== Segment start ==
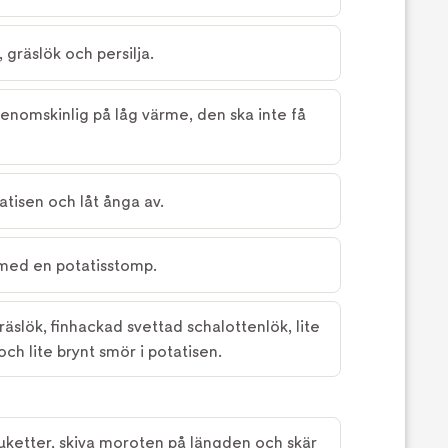
 gräslök och persilja.
enomskinlig på låg värme, den ska inte få
tatisen och låt ånga av.
med en potatisstomp.
äslök, finhackad svettad schalottenlök, lite
 och lite brynt smör i potatisen.
uketter, skiva moroten på längden och skär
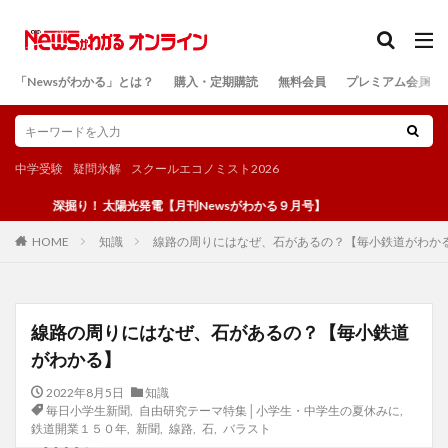
カテゴリー
「Newsがわかる」とは？
購入・定期購読
無料会員
プレミアム会員
検索
中学受験
疑問氷解
スクールエコノミスト2026
深掘り！ 太陽光発電【月刊Newsがわかる９月号】
知識
線路の周りにはなぜ、石があるの？【毎小鉄道がわか
HOME
線路の周りにはなぜ、石があるの？【毎小鉄道
がわかる】
2022年8月5日
知識
毎日小学生新聞
,
自由研究テーマ特集│小学生・中学生の夏休みに
,
鉄道開業１５０年
,
新聞
,
線路
,
石
,
バラスト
== Segment end ==
**About this exercise:** Beginning with the line that contains "線路の周りにはなぜ、石があるの？【毎小鉄道がわか", return every line to the end of the listing, unchanged, and nothing else.

**Reply to the task:**
線路の周りにはなぜ、石があるの？【毎小鉄道がわか
HOME
線路の周りにはなぜ、石があるの？【毎小鉄道
がわかる】
2022年8月5日
知識
毎日小学生新聞
,
自由研究テーマ特集│小学生・中学生の夏休みに
,
鉄道開業１５０年
,
新聞
,
線路
,
石
,
バラスト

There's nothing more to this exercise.